Article.
━━━━━━━━━━━━━━━━━━━━

MeeWha Alana Lee (born December 31, 1958) is a Korean American actor and visual artist. She is best known for her roles in The Chair (2021 TV series) and Umma (2022 film).

Early life 
Lee was born in Masan, South Korea. She received her BFA degree from Seoul National University. She moved to the United States in 1982, receiving her MFA degree in Design and Drawing from the University of Iowa.

Art and design 
Lee was a college graphic design professor and a brand design strategy executive for three global corporations.  Her background in industrial and graphic design allowed her to participate in product and packaging development, which led to many US and global patents.

During and after her time in these careers, she has exhibited her design and studio art internationally. She curated an exhibition of Korean poster design that brought the works of 19 of Korea's leading graphic designers to a global audience and also exhibited and lectured on her own work in brand design. Her paintings have been shown in solo and group exhibitions around the United States and abroad. In 2021, she won the Butler Institute of American Art Award for her oil painting.

Acting career 
Lee came to acting late, as a way to honor the memory of her younger son, Alan, a film student who died in 2014.

She gained attention in movies such as Five Stars and on the stage.  Her performance as a loving but stern grandmother in Parked in America garnered praise for her portrayal of a "wise advisor" to the main character.

━━━━━━━━━━━━━━━━━━━━

Your instructions. Rewrite everything in the article on MeeWha Alana Lee from "MeeWha Alana Lee" down to "and global patents.", with "performer" in place of "actor".

━━━━━━━━━━━━━━━━━━━━

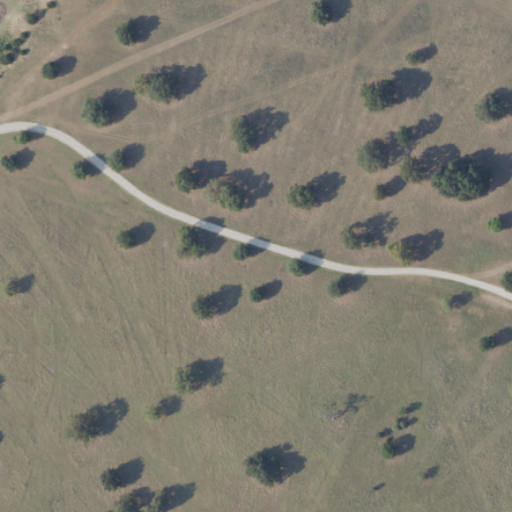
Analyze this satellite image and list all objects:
road: (246, 241)
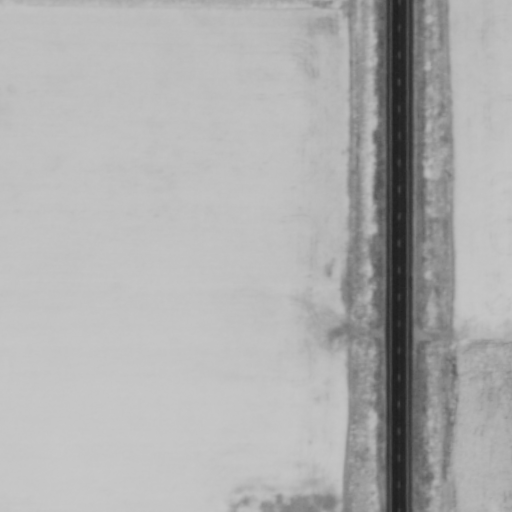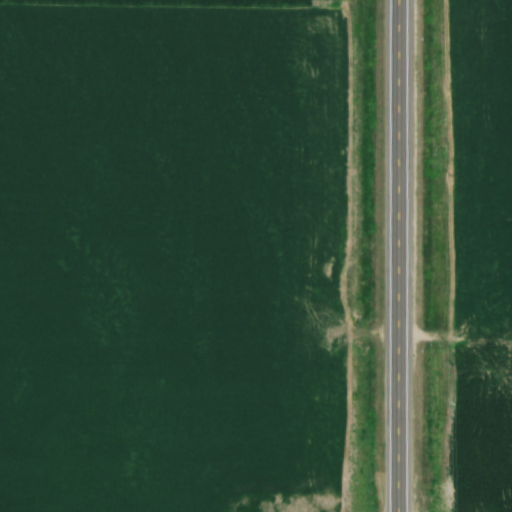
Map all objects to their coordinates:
road: (401, 256)
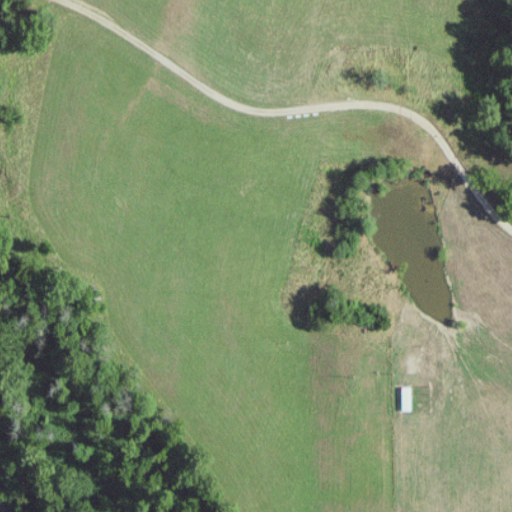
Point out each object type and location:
road: (333, 103)
building: (409, 398)
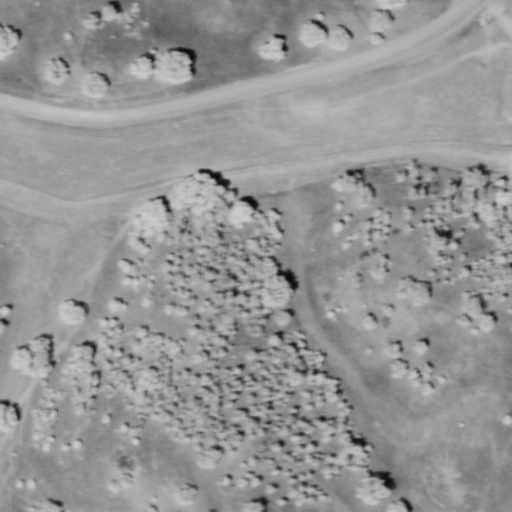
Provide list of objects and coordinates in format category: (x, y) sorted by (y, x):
road: (247, 89)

━━━━━━━━━━━━━━━━━━━━

Finished answer.
MeeWha Alana Lee (born December 31, 1958) is a Korean American performer and visual artist. She is best known for her roles in The Chair (2021 TV series) and Umma (2022 film).

Early life 
Lee was born in Masan, South Korea. She received her BFA degree from Seoul National University. She moved to the United States in 1982, receiving her MFA degree in Design and Drawing from the University of Iowa.

Art and design 
Lee was a college graphic design professor and a brand design strategy executive for three global corporations.  Her background in industrial and graphic design allowed her to participate in product and packaging development, which led to many US and global patents.